_WORK REQUEST:_
In your copy of the data, omit the pictures and keep all else exactly as given.

Saved entries

○ ○ ○

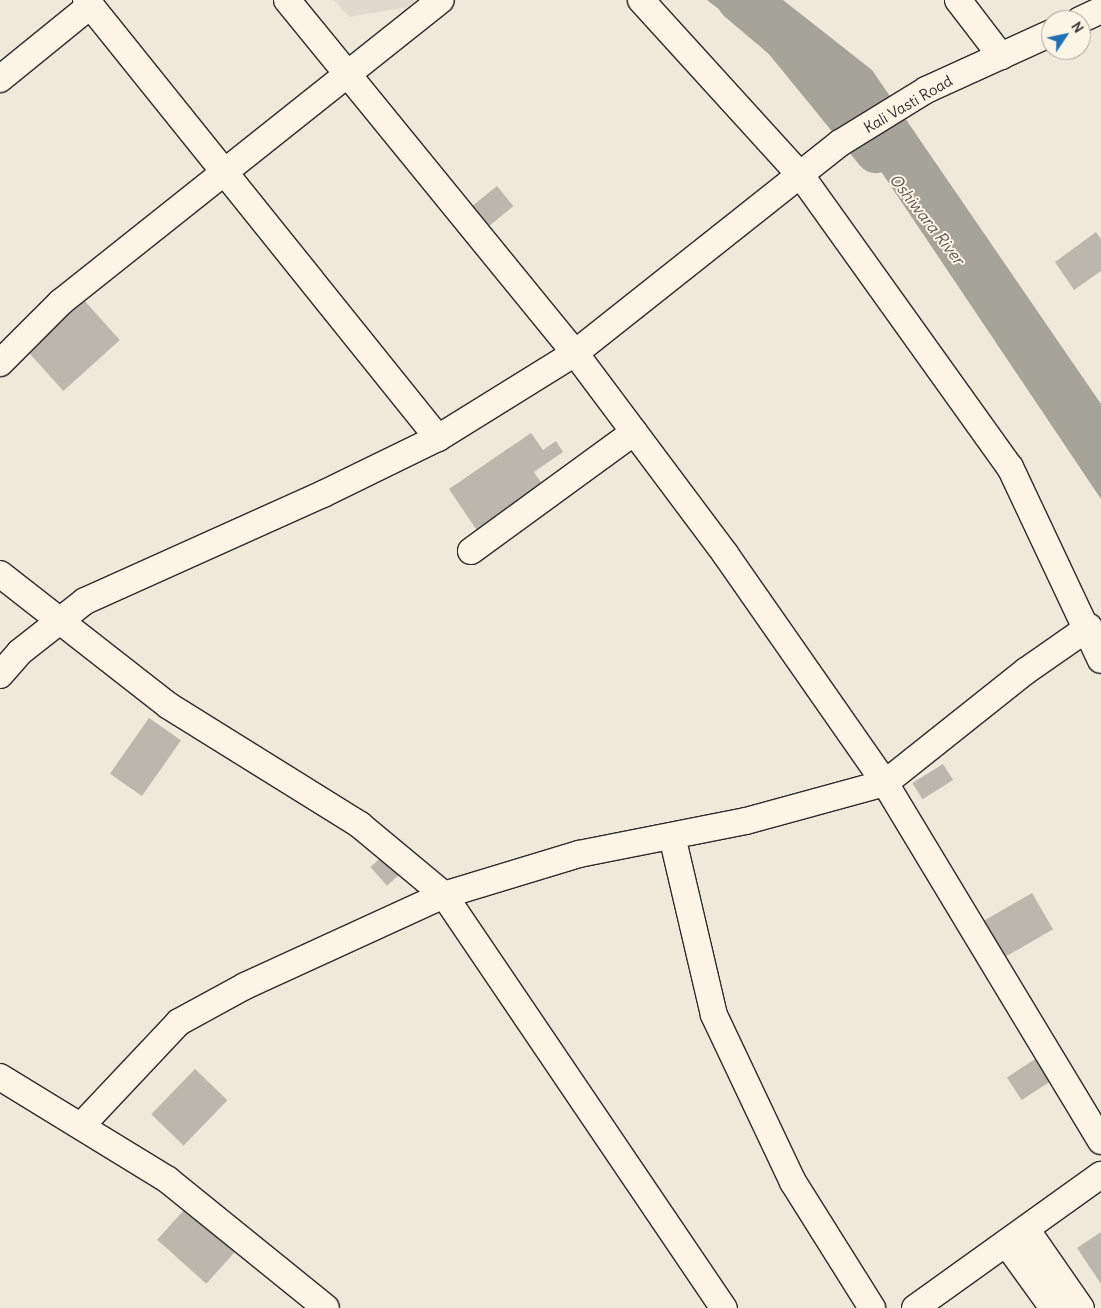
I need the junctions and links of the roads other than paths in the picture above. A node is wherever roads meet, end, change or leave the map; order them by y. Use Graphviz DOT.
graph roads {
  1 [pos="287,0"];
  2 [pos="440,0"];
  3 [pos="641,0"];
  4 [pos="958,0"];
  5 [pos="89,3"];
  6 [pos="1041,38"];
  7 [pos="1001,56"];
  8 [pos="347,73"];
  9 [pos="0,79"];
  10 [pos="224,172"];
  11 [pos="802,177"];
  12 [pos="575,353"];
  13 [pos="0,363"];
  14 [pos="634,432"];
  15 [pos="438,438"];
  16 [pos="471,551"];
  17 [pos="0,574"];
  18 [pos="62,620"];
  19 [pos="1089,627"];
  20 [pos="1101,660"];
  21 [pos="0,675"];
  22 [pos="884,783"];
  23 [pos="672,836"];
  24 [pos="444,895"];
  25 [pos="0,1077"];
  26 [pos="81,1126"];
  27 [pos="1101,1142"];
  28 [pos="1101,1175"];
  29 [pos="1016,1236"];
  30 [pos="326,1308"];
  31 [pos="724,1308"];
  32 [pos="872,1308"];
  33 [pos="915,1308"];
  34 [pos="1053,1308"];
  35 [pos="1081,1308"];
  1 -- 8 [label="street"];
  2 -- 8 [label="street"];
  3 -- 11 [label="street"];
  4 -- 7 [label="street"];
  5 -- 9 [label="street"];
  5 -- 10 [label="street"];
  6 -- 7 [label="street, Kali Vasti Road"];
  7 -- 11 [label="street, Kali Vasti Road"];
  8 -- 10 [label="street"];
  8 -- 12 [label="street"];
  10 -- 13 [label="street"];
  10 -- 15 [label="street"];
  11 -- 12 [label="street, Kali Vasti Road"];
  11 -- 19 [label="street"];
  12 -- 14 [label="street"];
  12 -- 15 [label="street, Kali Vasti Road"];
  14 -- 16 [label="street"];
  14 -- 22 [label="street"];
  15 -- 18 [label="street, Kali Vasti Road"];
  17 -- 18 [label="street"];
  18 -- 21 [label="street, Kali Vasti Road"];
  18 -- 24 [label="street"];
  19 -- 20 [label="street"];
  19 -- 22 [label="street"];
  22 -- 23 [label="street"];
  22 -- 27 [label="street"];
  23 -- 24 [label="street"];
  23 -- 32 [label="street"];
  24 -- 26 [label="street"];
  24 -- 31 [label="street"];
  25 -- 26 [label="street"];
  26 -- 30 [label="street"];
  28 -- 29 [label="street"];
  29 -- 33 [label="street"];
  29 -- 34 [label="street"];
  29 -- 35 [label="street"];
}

○ ○ ○

_FINISHED TASK:_
I need the junctions and links of the roads other than paths in the picture above. A node is wherever roads meet, end, change or leave the map; order them by y. Use Graphviz DOT.
graph roads {
  1 [pos="287,0"];
  2 [pos="440,0"];
  3 [pos="641,0"];
  4 [pos="958,0"];
  5 [pos="89,3"];
  6 [pos="1041,38"];
  7 [pos="1001,56"];
  8 [pos="347,73"];
  9 [pos="0,79"];
  10 [pos="224,172"];
  11 [pos="802,177"];
  12 [pos="575,353"];
  13 [pos="0,363"];
  14 [pos="634,432"];
  15 [pos="438,438"];
  16 [pos="471,551"];
  17 [pos="0,574"];
  18 [pos="62,620"];
  19 [pos="1089,627"];
  20 [pos="1101,660"];
  21 [pos="0,675"];
  22 [pos="884,783"];
  23 [pos="672,836"];
  24 [pos="444,895"];
  25 [pos="0,1077"];
  26 [pos="81,1126"];
  27 [pos="1101,1142"];
  28 [pos="1101,1175"];
  29 [pos="1016,1236"];
  30 [pos="326,1308"];
  31 [pos="724,1308"];
  32 [pos="872,1308"];
  33 [pos="915,1308"];
  34 [pos="1053,1308"];
  35 [pos="1081,1308"];
  1 -- 8 [label="street"];
  2 -- 8 [label="street"];
  3 -- 11 [label="street"];
  4 -- 7 [label="street"];
  5 -- 9 [label="street"];
  5 -- 10 [label="street"];
  6 -- 7 [label="street, Kali Vasti Road"];
  7 -- 11 [label="street, Kali Vasti Road"];
  8 -- 10 [label="street"];
  8 -- 12 [label="street"];
  10 -- 13 [label="street"];
  10 -- 15 [label="street"];
  11 -- 12 [label="street, Kali Vasti Road"];
  11 -- 19 [label="street"];
  12 -- 14 [label="street"];
  12 -- 15 [label="street, Kali Vasti Road"];
  14 -- 16 [label="street"];
  14 -- 22 [label="street"];
  15 -- 18 [label="street, Kali Vasti Road"];
  17 -- 18 [label="street"];
  18 -- 21 [label="street, Kali Vasti Road"];
  18 -- 24 [label="street"];
  19 -- 20 [label="street"];
  19 -- 22 [label="street"];
  22 -- 23 [label="street"];
  22 -- 27 [label="street"];
  23 -- 24 [label="street"];
  23 -- 32 [label="street"];
  24 -- 26 [label="street"];
  24 -- 31 [label="street"];
  25 -- 26 [label="street"];
  26 -- 30 [label="street"];
  28 -- 29 [label="street"];
  29 -- 33 [label="street"];
  29 -- 34 [label="street"];
  29 -- 35 [label="street"];
}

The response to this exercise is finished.